Il logo per la candidatura di Catania Capitale Italiana della Cultura 2028 incarna un’ambizione: tradurre in forma visiva l’essenza di una città che è crocevia di storia, natura, arte e innovazione.
Realizzato da Industria01, il marchio non si limita a un’iconografia immediata, ma si presenta come un organismo in evoluzione, una rappresentazione fluida e stratificata che evoca l’infinito, la possibilità illimitata di un futuro culturale rigoglioso.
La forma sinuosa del logo, che si dispiega in una spirale dinamica, è una metafora del percorso che Catania intende intraprendere, un viaggio di scoperta e valorizzazione del proprio patrimonio.
L’otto stilizzato, elemento centrale del design, non è solo un numero, ma un simbolo universale di ciclicità, di continuità, di potenziale inesauribile.
L’identità visiva è un dialogo costante tra elementi contrastanti, che definiscono la peculiare identità catanese.
Il rosso vibrante che richiama il velo di Sant’Agata, protettrice della città, dialoga con l’azzurro profondo del mare che lambisce la costa.
Il fuoco dell’Etna, potenza primordiale che domina il paesaggio, si contrappone all’acqua ristoratrice, in un equilibrio dinamico che riflette la resilienza e la forza d’animo della comunità.
Il progetto non si limita alla superficie estetica; è un’immersione nel DNA culturale di Catania.
Si fa riferimento alla tradizione lirica di Vincenzo Bellini, compositore di ineguagliabile talento, e all’arte, alla storia, alla gastronomia, all’architettura, che si fondono in un mosaico unico e inimitabile.

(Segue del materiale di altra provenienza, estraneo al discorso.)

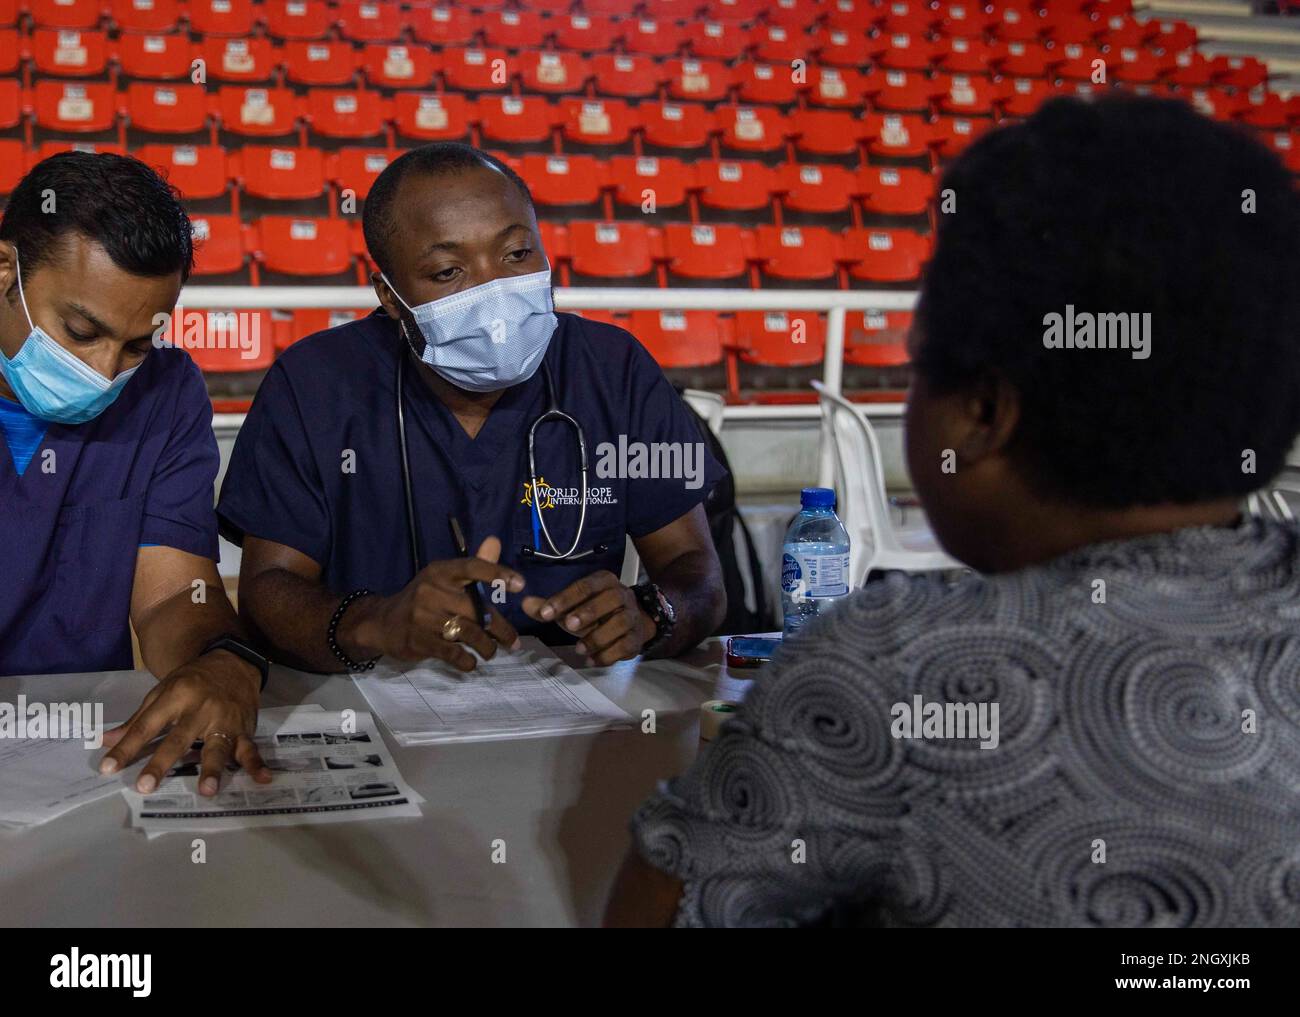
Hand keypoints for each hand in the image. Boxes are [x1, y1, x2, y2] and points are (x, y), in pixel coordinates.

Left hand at [100, 648, 269, 796]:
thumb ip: (137, 721)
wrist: (234, 662)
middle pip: (179, 739)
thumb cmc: (191, 681)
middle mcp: (200, 709)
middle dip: (162, 763)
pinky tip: (263, 779)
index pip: (147, 725)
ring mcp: (225, 720)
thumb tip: (104, 741)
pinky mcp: (244, 729)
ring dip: (213, 768)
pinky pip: (250, 748)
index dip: (127, 747)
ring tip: (206, 790)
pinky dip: (257, 764)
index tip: (108, 768)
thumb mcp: (161, 692)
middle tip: (145, 786)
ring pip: (217, 746)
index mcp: (175, 697)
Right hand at [340, 536, 523, 670]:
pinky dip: (467, 661)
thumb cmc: (423, 599)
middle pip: (477, 609)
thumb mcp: (444, 578)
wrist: (382, 622)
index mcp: (441, 572)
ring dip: (487, 647)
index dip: (497, 573)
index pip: (472, 567)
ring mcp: (423, 617)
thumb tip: (495, 541)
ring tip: (492, 652)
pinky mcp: (418, 641)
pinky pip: (452, 653)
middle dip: (500, 629)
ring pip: (468, 633)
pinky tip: (471, 662)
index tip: (520, 585)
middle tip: (513, 642)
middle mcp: (432, 590)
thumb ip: (475, 564)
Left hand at [521, 570, 654, 666]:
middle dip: (589, 612)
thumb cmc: (597, 611)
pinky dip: (608, 655)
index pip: (585, 586)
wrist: (634, 621)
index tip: (546, 614)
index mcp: (605, 582)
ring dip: (598, 637)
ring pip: (621, 623)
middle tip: (568, 625)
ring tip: (578, 649)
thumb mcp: (574, 606)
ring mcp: (632, 617)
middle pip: (611, 599)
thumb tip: (525, 603)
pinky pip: (626, 645)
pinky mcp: (637, 638)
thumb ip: (551, 606)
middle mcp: (622, 595)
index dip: (565, 598)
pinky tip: (591, 660)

Il logotipo, complementare al marchio astratto, è stato concepito per creare un equilibrio visivo nel dossier di candidatura, con una scelta tipografica che bilancia modernità e radicamento.
Particolarmente significativa è la rielaborazione della lettera “A” di Catania, trasformata in un tratto distintivo che richiama sia la direzione verso il futuro, simboleggiata dalla forma di una freccia, sia il profilo imponente dell’Etna, a testimonianza del legame indissolubile con il territorio.
Bice Guastella, direttrice artistica di Industria01, sottolinea come il progetto sia nato da un profondo senso di responsabilità e da una visione audace, attingendo a piene mani dall’eredità culturale e artistica della città.
L’identità visiva, dinamica e poliedrica, è stata declinata in tutte le comunicazioni e nel layout del dossier, frutto di una collaborazione sinergica con pts class, per presentare Catania al mondo con orgoglio e ambizione.
È la narrazione visiva di una città che si proietta verso il futuro, senza dimenticare le proprie radici e la propria identità.